I'm working on this exercise, and I'm stuck in I believe the last line or two of the proof. If I could get some help I would be very appreciative! Note that both $\rho$ and $\sigma$ are operators and $U$ is a unitary matrix.
I have to show that $D(U\rho U^\dagger, U,\sigma U^\dagger) = D(\sigma, \rho)$, where $D(\sigma, \rho) = \frac{1}{2}$Tr $|\sigma-\rho|$.
Starting off, $D(U\rho U^\dagger, U,\sigma U^\dagger) = \frac{1}{2}$ Tr |$U\rho U^\dagger, U,\sigma U^\dagger$| = $\frac{1}{2}$ Tr |$U(\rho-\sigma)U^\dagger$|.
Now, because |$UAU^\dagger$| = $U$|$A$|$U^\dagger$ for an operator $A$, we have the distance above reduces to
$\frac{1}{2}$ Tr |$U(\rho-\sigma)U^\dagger$| = $\frac{1}{2}$ Tr$(U$|$\rho-\sigma$|$U^\dagger)$.
This is where I get stuck.
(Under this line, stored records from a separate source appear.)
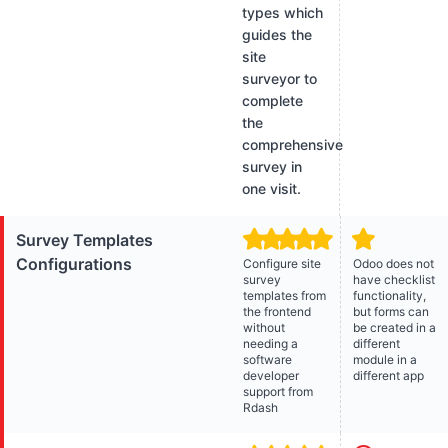
types which
guides the
site
surveyor to
complete
the
comprehensive
survey in
one visit.
Survey Templates
Configurations
Configure site
Odoo does not
survey
have checklist
templates from
functionality,
the frontend
but forms can
without
be created in a
needing a
different
software
module in a
developer
different app
support from
Rdash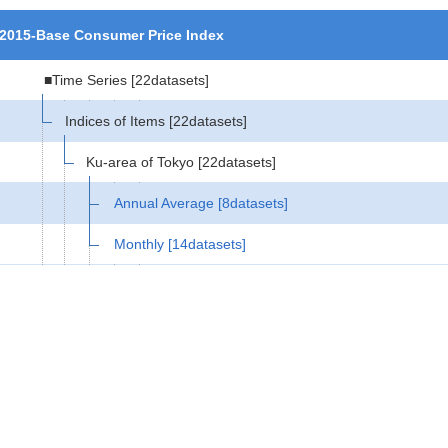
2015-Base Consumer Price Index
■Time Series
[22datasets]
Indices of Items
[22datasets]
Ku-area of Tokyo
[22datasets]
Annual Average
[8datasets]
Monthly
[14datasets]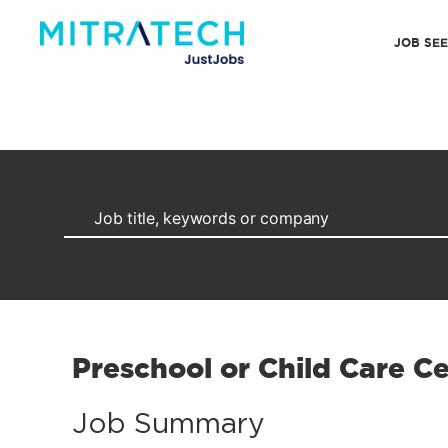
JOB SE
Preschool or Child Care C
Job Summary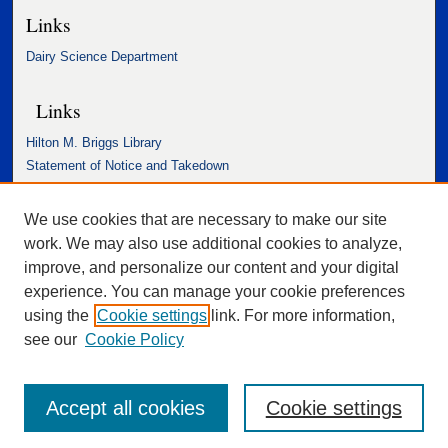
Links
Dairy Science Department
Links
Hilton M. Briggs Library
Statement of Notice and Takedown
Accessibility Statement
We use cookies that are necessary to make our site
work. We may also use additional cookies to analyze,
improve, and personalize our content and your digital
experience. You can manage your cookie preferences
using the
Cookie settings
link. For more information,
see our
Cookie Policy
Accept all cookies
Cookie settings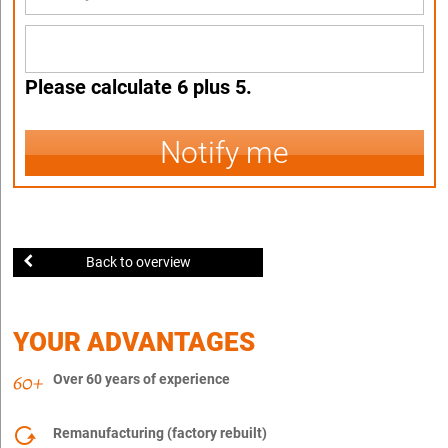
Please calculate 6 plus 5.
Notify me
Back to overview
YOUR ADVANTAGES
Over 60 years of experience
Remanufacturing (factory rebuilt)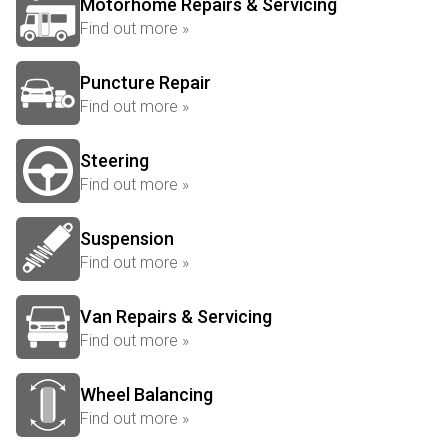
Motorhome Repairs & Servicing
Find out more »
Puncture Repair
Find out more »
Steering
Find out more »
Suspension
Find out more »
Van Repairs & Servicing
Find out more »
Wheel Balancing
Find out more »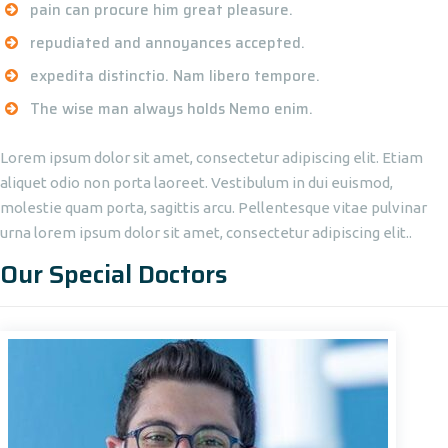
pain can procure him great pleasure.
repudiated and annoyances accepted.
expedita distinctio. Nam libero tempore.
The wise man always holds Nemo enim.
Lorem ipsum dolor sit amet, consectetur adipiscing elit. Etiam
aliquet odio non porta laoreet. Vestibulum in dui euismod,
molestie quam porta, sagittis arcu. Pellentesque vitae pulvinar
urna lorem ipsum dolor sit amet, consectetur adipiscing elit..
Our Special Doctors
I do not know how to conclude that this expression is equivalent to $D(\rho,\sigma)$.
Again, any clarification on the last bit (or any pointing out of any mistakes I made) would be greatly appreciated.
Using the identity $\operatorname{Tr}(AB)=\operatorname{Tr}(BA)$, which holds whenever the products $AB$ and $BA$ are defined, one gets for any square matrix $X$ and invertible matrix $U$ $$\operatorname{Tr}(UXU^{-1})=\operatorname{Tr}(XU^{-1}U)=\operatorname{Tr}(X).$$ Your case reduces to this one, as $U^{-1}=U^\dagger$ for a unitary matrix $U$.